Step 6: Note restrictions on how you run the business. Franchises allow you to use well-known trademarks and proven business methods—which is great. However, they may also limit your ability to run your business—which might not be so great. Franchisors can limit the following, which you should carefully consider before signing up:
•    limit the suppliers you can do business with
•    limit who you can services to and where you can sell
•    define the scope of your sales territory
•    prohibit you from selling goods through the Internet outside your territory

 

Step 7: Learn about the training available. The FDD should also explain the training and advertising that the franchise offers. The FDD might not provide comprehensive information, so be sure to ask questions of local franchisees or of the franchisor.
•    Franchisees typically must contribute a percentage of their sales to national and regional advertising campaigns. You will want to see how much you must contribute and whether you have any say in the advertising.
•    The FDD should explain the cost of training new employees and whether training is ongoing.

 

Step 8: Identify how you can renew or terminate the franchise. The FDD should also explain renewal terms and what you must do to qualify for renewal. The FDD should also explain your obligations after termination.

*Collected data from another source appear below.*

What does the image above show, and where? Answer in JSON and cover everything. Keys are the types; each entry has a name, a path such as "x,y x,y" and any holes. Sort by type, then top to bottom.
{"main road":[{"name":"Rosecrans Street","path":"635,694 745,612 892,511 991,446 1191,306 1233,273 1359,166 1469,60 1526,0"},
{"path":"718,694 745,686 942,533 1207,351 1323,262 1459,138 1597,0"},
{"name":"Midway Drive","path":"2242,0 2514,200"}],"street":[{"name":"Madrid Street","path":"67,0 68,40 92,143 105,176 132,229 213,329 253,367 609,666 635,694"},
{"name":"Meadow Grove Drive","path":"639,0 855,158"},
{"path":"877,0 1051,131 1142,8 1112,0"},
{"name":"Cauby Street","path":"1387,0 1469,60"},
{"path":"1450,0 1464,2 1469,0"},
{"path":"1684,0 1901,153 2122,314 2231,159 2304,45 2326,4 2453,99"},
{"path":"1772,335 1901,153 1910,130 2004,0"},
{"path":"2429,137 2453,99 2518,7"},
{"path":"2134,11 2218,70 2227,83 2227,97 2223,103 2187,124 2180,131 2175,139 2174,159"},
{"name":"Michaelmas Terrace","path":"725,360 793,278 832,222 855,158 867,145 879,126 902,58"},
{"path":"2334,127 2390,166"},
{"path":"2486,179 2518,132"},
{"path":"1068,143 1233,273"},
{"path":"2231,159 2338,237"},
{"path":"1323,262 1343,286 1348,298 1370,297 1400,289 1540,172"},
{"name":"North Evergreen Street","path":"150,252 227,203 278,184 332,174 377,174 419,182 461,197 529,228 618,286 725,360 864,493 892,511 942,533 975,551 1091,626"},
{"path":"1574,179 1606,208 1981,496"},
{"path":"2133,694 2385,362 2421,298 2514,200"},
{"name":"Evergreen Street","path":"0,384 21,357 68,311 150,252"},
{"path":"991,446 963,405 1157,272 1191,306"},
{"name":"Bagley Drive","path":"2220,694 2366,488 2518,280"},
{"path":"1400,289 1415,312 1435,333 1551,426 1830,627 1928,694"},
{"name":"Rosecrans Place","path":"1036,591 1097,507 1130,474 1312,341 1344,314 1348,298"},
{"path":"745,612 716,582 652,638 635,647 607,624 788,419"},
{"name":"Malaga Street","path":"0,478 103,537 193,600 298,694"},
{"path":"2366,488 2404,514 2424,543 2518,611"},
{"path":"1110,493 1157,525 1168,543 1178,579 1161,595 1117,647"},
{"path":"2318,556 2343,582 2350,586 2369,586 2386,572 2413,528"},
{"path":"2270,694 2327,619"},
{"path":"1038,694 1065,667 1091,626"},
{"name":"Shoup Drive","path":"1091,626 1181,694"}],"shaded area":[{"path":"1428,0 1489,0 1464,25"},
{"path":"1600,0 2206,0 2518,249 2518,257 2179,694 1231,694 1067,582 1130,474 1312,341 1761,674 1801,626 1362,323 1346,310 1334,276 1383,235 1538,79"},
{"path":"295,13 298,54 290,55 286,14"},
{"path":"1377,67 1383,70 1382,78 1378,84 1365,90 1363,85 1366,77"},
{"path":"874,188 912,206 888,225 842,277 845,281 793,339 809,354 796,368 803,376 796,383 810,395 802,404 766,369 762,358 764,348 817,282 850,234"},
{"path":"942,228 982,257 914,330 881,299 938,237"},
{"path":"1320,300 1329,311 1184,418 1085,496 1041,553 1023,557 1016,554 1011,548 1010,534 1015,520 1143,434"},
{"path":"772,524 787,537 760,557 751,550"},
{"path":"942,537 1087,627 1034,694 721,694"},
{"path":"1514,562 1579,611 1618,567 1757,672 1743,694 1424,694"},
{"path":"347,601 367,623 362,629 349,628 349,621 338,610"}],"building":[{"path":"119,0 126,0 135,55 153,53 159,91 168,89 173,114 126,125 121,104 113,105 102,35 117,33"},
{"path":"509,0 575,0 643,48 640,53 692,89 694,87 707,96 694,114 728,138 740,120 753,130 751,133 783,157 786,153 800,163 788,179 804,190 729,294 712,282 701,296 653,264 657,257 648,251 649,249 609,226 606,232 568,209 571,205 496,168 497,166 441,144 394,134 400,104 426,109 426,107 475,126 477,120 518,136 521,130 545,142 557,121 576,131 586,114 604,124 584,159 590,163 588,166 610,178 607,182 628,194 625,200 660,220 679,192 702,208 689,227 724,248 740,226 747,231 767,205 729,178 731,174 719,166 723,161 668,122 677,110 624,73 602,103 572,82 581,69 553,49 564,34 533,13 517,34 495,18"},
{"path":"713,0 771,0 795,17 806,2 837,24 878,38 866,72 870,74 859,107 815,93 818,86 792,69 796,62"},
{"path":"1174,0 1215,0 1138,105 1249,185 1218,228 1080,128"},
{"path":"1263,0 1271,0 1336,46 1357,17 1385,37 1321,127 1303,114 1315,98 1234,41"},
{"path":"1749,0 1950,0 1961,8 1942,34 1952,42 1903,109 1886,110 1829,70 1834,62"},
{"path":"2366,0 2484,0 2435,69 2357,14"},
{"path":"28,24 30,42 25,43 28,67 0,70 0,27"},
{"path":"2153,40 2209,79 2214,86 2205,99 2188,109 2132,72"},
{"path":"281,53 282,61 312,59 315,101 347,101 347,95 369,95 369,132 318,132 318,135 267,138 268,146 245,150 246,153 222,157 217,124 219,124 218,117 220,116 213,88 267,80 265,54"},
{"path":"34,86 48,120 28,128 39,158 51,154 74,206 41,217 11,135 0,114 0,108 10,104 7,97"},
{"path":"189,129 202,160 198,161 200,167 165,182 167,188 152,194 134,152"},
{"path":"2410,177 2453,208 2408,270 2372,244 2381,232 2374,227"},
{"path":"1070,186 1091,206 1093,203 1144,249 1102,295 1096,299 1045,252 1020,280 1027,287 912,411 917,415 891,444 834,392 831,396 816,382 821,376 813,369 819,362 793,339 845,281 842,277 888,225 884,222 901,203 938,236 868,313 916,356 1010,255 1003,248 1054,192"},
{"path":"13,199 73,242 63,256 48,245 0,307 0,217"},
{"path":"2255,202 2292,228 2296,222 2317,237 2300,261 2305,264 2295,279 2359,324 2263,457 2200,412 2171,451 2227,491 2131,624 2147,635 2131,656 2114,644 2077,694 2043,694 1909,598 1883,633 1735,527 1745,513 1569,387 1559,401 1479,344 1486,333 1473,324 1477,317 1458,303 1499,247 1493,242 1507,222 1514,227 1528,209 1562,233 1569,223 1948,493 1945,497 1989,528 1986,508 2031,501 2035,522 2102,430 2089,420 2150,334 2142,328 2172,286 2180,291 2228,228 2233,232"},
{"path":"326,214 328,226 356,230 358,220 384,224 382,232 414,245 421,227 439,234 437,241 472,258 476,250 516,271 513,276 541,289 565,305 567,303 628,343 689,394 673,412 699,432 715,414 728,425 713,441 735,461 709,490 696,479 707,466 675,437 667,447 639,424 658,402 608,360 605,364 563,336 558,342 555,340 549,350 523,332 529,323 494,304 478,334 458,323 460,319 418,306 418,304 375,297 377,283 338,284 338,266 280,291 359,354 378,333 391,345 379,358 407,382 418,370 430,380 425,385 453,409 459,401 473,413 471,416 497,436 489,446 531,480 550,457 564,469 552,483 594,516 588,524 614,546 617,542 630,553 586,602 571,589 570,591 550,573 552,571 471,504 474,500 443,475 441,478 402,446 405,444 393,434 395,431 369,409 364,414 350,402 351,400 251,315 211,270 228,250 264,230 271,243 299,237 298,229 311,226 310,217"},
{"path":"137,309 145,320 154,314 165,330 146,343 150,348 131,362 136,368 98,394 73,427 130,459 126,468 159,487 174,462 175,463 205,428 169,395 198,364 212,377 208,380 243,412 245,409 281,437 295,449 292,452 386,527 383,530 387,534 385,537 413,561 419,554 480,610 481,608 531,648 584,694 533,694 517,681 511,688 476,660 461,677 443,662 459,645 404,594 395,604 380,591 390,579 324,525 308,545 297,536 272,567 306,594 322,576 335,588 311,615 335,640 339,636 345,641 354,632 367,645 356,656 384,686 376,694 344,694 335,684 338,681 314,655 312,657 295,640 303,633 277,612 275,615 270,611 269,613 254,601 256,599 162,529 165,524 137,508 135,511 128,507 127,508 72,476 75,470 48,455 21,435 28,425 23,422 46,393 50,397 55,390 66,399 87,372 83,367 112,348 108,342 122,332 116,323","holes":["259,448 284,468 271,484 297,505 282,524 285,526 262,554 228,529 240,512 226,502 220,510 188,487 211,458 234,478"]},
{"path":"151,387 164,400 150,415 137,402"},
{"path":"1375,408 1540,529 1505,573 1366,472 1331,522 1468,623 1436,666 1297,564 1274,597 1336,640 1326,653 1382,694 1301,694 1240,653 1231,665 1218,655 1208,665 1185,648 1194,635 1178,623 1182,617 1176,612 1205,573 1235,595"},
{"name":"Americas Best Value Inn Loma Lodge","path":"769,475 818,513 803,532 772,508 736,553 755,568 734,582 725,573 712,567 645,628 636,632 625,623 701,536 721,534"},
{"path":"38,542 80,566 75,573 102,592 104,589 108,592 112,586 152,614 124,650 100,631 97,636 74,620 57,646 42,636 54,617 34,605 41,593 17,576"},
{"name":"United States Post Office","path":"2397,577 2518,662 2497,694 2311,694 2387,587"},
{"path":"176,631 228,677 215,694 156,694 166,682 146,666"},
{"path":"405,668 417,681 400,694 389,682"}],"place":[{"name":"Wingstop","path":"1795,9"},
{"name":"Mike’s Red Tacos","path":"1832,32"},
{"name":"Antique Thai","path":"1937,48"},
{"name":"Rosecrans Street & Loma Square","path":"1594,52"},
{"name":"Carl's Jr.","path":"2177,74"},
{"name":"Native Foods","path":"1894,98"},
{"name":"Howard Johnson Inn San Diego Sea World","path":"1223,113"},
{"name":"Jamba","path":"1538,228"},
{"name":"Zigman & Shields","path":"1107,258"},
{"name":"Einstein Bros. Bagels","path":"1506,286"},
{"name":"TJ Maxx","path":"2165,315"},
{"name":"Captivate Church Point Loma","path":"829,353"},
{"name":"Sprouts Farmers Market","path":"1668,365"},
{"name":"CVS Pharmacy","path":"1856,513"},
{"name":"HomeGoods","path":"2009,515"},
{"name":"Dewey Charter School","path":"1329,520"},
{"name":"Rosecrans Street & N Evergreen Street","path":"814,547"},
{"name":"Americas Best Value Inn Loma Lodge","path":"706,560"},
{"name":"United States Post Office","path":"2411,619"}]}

For example, you might have to sign a non-compete clause, in which you agree not to work for a competitor for a certain amount of time.
•    The FDD should also state whether the franchisor allows franchisees to transfer the franchise to a different owner. Some franchisors might require that you give the franchisor right of first refusal.

 

Step 9: Study the financial information. The FDD contains a wealth of financial information which you must closely study. For example, the FDD should contain the following information:
•    Rates of closure and turnover. If many outlets in your area of being sold or closing, then you might consider that a sign that you shouldn’t open a franchise.
•    A list of franchisees who have left the business.
•    The franchisor’s three most recent audited financial statements.
•    Information about potential income and sales. This information is not required as part of the FDD, but if they provide it, they must have a reasonable basis for their predictions.

 

Step 10: Get professional help. As you read the FDD, you may not understand some of the information. You should schedule appointments with either a lawyer or an accountant, who can help you review the document.
•    To find a lawyer, you should contact your local or state bar association and ask for a referral. Request a referral to someone who specializes in franchises.
•    You can get referrals to a certified public accountant by contacting your state’s Society of Certified Public Accountants or by asking another business owner for referrals.

 

Step 11: Trust the FDD and not oral promises. A legitimate franchisor should never tell you something that can’t be supported by the FDD. If they paint a rosy picture of easy profits and minimal risk, then you should be skeptical.
•    Double check anything the franchisor says against the information provided in the FDD. If there is a mismatch, then ask the franchisor to provide supporting documentation.
•    Also be sure to get oral promises in writing.